High-street coffee chains offer “huge” differences in the amount of caffeine they serve, leaving customers with little idea how much they are consuming, a study has found.
A medium cappuccino at Costa contains a “massive” 325mg of caffeine – around the amount contained in four cups of tea – almost five times the strength of a cappuccino from Starbucks, which contains the least at 66mg, Which? found.
Cappuccinos from Greggs and Pret a Manger also contain significantly less caffeine than Costa, as 197mg and 180mg respectively.
By comparison, a 250ml can of Red Bull contains 80mg of caffeine.
A single espresso from Pret a Manger contains 180mg of caffeine, six times as much as one from Starbucks which had a “meagre” 33mg by comparison, according to the watchdog’s findings.

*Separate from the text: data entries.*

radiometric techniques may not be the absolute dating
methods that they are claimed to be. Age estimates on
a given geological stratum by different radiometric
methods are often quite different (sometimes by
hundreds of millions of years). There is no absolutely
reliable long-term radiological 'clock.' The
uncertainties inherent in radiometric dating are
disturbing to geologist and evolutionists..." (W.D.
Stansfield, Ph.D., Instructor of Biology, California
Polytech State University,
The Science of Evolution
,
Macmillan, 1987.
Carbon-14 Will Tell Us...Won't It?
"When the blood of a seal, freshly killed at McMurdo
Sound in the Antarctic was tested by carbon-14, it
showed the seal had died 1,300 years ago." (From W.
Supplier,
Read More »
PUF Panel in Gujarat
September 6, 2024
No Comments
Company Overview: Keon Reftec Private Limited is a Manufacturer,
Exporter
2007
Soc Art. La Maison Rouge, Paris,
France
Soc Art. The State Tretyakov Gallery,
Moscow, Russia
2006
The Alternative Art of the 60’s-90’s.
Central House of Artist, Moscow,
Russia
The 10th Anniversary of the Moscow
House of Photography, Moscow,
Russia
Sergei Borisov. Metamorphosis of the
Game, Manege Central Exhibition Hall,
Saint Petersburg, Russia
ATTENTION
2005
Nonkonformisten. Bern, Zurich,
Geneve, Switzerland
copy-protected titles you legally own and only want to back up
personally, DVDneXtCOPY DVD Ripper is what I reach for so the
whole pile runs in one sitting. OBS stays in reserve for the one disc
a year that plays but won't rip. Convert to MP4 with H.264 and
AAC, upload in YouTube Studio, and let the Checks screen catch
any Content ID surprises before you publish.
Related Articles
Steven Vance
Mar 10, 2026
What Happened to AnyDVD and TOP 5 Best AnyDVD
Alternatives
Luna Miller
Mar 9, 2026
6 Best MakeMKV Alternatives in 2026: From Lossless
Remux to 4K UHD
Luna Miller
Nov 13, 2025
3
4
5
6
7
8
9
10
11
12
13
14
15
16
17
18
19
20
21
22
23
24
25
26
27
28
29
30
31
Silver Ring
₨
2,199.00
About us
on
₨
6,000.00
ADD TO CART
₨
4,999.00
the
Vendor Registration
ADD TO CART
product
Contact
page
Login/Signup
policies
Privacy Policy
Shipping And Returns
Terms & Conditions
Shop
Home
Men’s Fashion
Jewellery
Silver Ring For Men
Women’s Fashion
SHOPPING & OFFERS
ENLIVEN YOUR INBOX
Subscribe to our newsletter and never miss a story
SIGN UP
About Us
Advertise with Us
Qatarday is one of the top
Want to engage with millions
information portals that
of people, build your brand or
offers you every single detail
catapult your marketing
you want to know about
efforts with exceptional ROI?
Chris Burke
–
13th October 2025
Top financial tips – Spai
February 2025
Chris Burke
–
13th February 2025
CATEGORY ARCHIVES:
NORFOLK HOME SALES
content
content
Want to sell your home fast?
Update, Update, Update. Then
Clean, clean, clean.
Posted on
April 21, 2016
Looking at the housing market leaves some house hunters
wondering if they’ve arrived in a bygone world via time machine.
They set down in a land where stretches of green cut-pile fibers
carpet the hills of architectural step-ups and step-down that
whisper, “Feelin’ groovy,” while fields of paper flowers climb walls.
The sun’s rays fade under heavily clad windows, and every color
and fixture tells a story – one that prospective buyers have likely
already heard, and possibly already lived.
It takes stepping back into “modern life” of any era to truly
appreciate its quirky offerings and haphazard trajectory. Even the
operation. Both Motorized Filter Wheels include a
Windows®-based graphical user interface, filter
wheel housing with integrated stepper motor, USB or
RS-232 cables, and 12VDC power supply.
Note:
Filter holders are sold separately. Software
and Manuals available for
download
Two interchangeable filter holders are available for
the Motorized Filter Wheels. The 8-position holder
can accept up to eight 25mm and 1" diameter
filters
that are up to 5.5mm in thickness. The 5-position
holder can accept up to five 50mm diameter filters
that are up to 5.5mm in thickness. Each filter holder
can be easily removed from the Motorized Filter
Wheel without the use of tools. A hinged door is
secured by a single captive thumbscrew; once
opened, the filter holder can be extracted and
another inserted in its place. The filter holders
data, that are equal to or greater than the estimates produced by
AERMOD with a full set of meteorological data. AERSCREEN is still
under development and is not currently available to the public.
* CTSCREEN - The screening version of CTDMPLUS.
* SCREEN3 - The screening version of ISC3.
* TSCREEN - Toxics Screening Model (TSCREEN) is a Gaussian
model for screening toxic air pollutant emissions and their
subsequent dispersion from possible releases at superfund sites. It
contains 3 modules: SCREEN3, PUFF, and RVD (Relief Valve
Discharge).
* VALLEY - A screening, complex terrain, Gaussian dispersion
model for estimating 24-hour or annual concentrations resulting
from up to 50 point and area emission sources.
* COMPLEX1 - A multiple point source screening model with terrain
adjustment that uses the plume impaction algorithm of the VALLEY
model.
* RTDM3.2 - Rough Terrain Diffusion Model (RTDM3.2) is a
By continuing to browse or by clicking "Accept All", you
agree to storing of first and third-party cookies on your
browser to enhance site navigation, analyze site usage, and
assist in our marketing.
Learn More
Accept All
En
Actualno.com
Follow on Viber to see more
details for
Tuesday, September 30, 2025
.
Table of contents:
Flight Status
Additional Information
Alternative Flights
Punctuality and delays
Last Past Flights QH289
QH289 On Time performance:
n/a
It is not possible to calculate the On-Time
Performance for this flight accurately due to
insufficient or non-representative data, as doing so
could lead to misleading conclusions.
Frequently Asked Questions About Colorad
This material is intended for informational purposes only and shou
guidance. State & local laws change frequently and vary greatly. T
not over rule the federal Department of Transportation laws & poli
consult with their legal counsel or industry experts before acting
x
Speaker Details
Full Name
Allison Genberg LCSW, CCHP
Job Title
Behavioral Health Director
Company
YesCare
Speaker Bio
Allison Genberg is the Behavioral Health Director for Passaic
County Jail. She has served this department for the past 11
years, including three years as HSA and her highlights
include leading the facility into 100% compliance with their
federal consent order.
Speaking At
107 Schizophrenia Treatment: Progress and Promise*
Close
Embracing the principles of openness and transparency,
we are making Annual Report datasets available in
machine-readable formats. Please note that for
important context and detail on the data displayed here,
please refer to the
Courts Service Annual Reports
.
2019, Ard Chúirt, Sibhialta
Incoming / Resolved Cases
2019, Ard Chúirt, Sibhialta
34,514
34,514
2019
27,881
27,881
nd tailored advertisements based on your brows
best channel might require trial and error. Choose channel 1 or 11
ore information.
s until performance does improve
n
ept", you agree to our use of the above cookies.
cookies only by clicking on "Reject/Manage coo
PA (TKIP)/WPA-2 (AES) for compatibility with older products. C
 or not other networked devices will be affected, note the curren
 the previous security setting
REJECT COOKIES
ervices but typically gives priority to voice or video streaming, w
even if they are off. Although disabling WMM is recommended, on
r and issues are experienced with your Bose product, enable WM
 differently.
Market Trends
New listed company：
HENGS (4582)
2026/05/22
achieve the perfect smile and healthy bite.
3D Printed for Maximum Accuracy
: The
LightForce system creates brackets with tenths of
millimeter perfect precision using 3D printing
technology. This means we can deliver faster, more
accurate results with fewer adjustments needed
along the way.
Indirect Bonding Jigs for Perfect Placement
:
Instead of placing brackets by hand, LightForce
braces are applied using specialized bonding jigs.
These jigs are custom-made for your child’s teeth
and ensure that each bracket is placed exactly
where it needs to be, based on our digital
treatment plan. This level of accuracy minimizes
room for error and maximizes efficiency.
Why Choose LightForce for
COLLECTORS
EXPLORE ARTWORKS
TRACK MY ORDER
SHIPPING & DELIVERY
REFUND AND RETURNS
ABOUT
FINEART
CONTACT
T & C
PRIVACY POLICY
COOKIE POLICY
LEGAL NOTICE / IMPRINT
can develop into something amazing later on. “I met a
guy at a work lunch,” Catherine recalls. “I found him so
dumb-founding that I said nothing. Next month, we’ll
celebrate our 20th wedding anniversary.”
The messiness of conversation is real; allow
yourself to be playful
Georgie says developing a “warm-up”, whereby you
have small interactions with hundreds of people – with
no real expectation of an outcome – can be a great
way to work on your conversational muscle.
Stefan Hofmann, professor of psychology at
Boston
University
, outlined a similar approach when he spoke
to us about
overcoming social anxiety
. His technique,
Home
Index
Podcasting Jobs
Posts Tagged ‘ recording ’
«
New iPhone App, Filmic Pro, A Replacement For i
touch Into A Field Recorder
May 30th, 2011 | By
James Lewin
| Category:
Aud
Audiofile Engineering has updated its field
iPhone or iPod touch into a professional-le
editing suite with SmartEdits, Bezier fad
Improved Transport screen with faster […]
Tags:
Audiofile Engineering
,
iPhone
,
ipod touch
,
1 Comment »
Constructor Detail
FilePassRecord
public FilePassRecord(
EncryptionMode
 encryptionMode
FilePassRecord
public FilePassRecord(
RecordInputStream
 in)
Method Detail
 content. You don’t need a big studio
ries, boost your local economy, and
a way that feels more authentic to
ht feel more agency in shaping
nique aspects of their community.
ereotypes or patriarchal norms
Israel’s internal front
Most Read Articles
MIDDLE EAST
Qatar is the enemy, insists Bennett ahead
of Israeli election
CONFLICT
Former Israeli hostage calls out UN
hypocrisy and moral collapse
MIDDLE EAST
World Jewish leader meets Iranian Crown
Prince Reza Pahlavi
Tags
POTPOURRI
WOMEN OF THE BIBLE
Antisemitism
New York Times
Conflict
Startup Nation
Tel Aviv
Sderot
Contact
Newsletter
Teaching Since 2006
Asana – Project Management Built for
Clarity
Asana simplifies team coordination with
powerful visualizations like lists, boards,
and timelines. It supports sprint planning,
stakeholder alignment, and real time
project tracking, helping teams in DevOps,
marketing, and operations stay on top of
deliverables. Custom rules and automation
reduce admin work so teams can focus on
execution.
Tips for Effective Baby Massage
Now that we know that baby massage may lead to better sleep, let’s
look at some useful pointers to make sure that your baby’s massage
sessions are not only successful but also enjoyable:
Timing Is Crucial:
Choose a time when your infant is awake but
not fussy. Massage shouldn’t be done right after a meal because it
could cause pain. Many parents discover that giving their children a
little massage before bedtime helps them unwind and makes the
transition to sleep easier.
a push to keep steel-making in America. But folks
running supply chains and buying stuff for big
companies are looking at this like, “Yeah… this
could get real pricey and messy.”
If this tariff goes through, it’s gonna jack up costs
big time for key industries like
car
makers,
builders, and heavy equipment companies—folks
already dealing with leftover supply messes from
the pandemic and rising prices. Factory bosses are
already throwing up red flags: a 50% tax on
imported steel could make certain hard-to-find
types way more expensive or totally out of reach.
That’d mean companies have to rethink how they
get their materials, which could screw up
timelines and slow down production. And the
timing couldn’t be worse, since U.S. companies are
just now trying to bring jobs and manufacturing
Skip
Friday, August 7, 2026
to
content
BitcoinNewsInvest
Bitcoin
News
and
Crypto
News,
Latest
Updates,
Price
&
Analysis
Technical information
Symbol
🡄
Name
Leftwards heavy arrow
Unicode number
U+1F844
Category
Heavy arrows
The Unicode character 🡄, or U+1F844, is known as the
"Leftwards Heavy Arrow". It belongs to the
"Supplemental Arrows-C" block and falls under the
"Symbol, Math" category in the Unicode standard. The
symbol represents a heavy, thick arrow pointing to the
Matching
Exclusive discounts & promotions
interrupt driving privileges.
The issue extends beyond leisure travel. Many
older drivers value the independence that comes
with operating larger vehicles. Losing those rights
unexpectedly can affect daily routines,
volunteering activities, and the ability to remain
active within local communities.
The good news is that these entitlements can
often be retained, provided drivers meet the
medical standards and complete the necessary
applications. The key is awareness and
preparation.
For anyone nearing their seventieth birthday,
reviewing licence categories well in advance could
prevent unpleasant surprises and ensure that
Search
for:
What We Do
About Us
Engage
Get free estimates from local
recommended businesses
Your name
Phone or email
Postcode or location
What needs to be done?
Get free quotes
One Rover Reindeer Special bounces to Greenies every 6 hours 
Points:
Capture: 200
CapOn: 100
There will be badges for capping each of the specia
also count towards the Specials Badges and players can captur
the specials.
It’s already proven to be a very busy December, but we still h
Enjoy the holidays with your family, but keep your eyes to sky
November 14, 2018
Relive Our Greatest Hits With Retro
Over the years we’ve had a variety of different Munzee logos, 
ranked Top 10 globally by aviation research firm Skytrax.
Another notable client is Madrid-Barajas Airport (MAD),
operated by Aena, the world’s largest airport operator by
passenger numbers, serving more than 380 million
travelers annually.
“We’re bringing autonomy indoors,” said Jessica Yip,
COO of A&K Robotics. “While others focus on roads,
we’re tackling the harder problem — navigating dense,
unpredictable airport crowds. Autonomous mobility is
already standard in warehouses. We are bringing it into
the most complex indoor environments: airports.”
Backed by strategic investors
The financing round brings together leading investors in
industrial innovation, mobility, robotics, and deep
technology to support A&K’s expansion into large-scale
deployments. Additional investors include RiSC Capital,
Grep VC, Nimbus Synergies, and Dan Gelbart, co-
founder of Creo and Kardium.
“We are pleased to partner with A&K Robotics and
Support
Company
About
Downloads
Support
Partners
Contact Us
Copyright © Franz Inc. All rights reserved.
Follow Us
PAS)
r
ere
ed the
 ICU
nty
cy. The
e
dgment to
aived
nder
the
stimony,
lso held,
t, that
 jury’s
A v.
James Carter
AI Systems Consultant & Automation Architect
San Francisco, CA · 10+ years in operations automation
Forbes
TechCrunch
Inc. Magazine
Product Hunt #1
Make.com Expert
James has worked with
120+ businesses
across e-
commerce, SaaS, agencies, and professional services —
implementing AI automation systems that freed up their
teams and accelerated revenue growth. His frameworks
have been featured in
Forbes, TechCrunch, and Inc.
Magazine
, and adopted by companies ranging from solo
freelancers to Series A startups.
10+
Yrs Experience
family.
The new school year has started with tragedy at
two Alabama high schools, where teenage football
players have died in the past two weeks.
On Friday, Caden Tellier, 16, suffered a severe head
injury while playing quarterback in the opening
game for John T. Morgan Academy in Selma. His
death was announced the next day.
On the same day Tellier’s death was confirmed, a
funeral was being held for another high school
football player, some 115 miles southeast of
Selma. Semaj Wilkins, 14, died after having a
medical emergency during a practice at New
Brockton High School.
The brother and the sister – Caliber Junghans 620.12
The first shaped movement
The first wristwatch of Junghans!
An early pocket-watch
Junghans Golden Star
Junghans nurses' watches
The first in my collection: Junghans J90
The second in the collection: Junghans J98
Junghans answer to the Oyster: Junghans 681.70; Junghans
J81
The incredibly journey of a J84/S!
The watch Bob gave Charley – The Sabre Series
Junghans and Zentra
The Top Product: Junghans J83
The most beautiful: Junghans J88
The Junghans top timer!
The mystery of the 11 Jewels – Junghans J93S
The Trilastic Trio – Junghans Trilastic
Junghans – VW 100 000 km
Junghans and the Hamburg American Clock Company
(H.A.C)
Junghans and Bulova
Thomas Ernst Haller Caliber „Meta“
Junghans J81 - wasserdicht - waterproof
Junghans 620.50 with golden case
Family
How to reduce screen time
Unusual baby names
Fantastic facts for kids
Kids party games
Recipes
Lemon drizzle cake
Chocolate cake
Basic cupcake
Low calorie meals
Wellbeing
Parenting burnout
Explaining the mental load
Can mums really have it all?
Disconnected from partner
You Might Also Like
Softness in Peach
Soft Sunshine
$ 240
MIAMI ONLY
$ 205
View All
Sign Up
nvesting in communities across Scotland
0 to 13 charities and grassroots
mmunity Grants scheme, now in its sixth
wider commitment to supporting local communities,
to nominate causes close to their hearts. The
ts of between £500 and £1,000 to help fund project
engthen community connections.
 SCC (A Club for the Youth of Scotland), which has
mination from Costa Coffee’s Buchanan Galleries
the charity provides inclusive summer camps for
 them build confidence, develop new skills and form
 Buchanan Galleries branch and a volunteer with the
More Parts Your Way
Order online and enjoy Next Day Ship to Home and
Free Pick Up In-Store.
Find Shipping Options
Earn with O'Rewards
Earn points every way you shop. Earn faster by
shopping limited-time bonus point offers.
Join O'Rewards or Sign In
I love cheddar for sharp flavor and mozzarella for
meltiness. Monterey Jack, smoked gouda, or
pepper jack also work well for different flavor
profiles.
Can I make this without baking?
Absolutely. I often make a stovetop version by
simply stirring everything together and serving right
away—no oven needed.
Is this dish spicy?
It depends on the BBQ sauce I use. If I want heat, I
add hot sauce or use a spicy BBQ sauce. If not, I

Pret a Manger’s filter coffee also contained the most caffeine at 271mg, two and a half times as much as the Starbucks version, which contained 102mg.
Greggs was a close second to Pret for its caffeine levels, containing 225mg in a cup of filter coffee.
Caffè Nero had the second lowest levels of caffeine after Starbucks in both its cappuccinos – containing between 110mg and 115mg – and its espresso, with 45mg.
The variations are not only due to the number of caffeine shots used across the chains but also the type of coffee bean, of which there are two main types – Arabica and Robusta.
Arabica beans contain around half the caffeine of Robusta beans, and there are also variations in taste between the two.
However, the findings show buying coffee on the high street could be potentially problematic for consumers who are sensitive to caffeine, or are pregnant.
The NHS says pregnant women should consume no more than 200mg of caffeine per day, advising that a mug of instant coffee contains 100mg and a mug of filter coffee contains 140mg.
Which? nutritionist Shefalee Loth said: “Many of us rely on coffee to get us through the dark winter mornings, but our research shows you may be consuming significantly more, or less, caffeine than you bargained for.
“Our analysis has shown that there are big variations in caffeine content between drinks from different high-street coffee shops.
“Most of the time this shouldn’t be an issue but if you drink a lot of coffee or need to limit your caffeine intake you might want to consider what you’re ordering and where from.”